Paging Captain Jack Sparrow. The modern equivalent of pirate treasure islands is holding some $1 trillion of corporate cash by U.S. corporations.
The reason is simple: U.S. corporations don’t have to pay U.S. taxes on the money when it’s sitting in offshore banks. They can defer taxes indefinitely.
While domestic corporations are free to enjoy the many benefits of American infrastructure, the money they offshore isn’t doing North Americans any good. Bring the money back to create jobs and give corporations a reduced tax rate if they do so. It will also trim the U.S. budget deficit.
One tack that doesn’t work for the middle class is to give corporations another no-strings-attached break for just bringing the money back. Companies shouldn’t be rewarded for being forced to do the right thing. It’s like paying a bonus to get a driver’s license.
Besides, the repatriation break has been tried and was a bust. “A `tax holiday’ on repatriated funds is a proven failure,” writes William Gale and Benjamin Harris of the non-partisan Tax Policy Center. “It was already tried in 2004 and it didn’t work.”
The last $312 billion tax holiday was a bonanza for corporate shareholders that resulted in little or no North American investment and almost no job creation. “Even firms that showed some evidence of being financially constrained or that explicitly lobbied for the tax holiday did not increase domestic investment, domestic employment or R&D,” wrote three researchers for the National Bureau for Economic Research last year.
Of course, the concept of offshoring capital is nothing new in the world of multinational corporations. For years they have trundled their money where the taxes and transparency are the lowest.
Has the irony eluded corporate privateers that they earn most of their money in wealthy countries with high infrastructure costs then “bury” it in subsidiaries and banks on mostly small, sparsely-populated islands in the Caribbean like Antigua, Cayman and Virgin Islands? Blackbeard had nothing on corporate treasurers.
Of the $1 trillion that’s believed to be offshored, about $400 billion of that was moved out of the U.S. by financial services corporations — the same ones that already benefited from a king’s ransom of a bailout in 2008.
Citigroup, Morgan Stanley and Bank of America had more than 800 offshore tax havens in 2008, according to a U.S. General Accountability Office study. The list goes on and includes brand-name companies like Apple, Google, Microsoft and Procter and Gamble.

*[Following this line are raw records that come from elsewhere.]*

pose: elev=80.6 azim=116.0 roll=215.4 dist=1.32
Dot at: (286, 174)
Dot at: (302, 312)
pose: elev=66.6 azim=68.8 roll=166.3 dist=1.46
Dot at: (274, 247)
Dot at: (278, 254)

It’s not hard to make the argument that these companies are ethically challenged when it comes to corporate citizenship. They are not creating many jobs and sitting on monumental cash hoards in an era of double-digit unemployment in most cities — when you include young people and those who have given up looking for work.

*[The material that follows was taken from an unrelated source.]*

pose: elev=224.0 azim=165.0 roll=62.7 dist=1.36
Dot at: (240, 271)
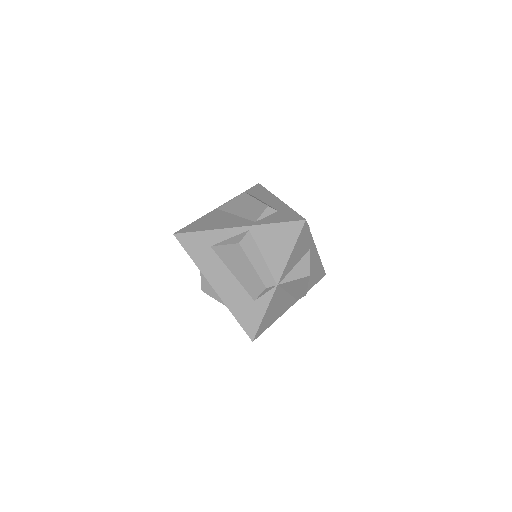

Tax-buccaneering corporations are not only stiffing their country and communities they serve, they are also shortchanging their shareholders.
At the very least, if they are not investing in human capital or research & development, cash-rich corporations should cut some reasonable dividend checks to their loyal stock owners. There are plenty of older investors who could use the quarterly bump up since they are earning nothing from government-insured savings products after inflation and taxes.
Still, the financial dilemma looms: If you’re a corporate CEO, there’s no way you’re going to voluntarily take a full hit on taxes if you repatriate profits. You’re going to use all the political muscle at your disposal to avoid that situation.
One way of allowing a corporate tax break would be to create a national infrastructure bank in the U.S.
Corporations that contribute to the bank would get a write-off. It would be similar to getting a tax break on a charitable donation. That’s the proposal of Reed Hundt of the Coalition for Green Capital and Thomas Mann of the Brookings Institution.
I would take this repatriation plan one step further. In addition to funding things like bridges and water plants, also set aside money for public education. Education is infrastructure in a much more profound way than a highway. Hobbled by the housing recession and lower tax receipts, local school districts and state colleges are forced to lay off staff and cut budgets, yet receive a paltry amount of money from the federal government.
Let’s bring corporate booty created by tax-paying Americans back from sun-soaked tax havens to fund our future. Congress can wield a lot of shovels to fix this problem.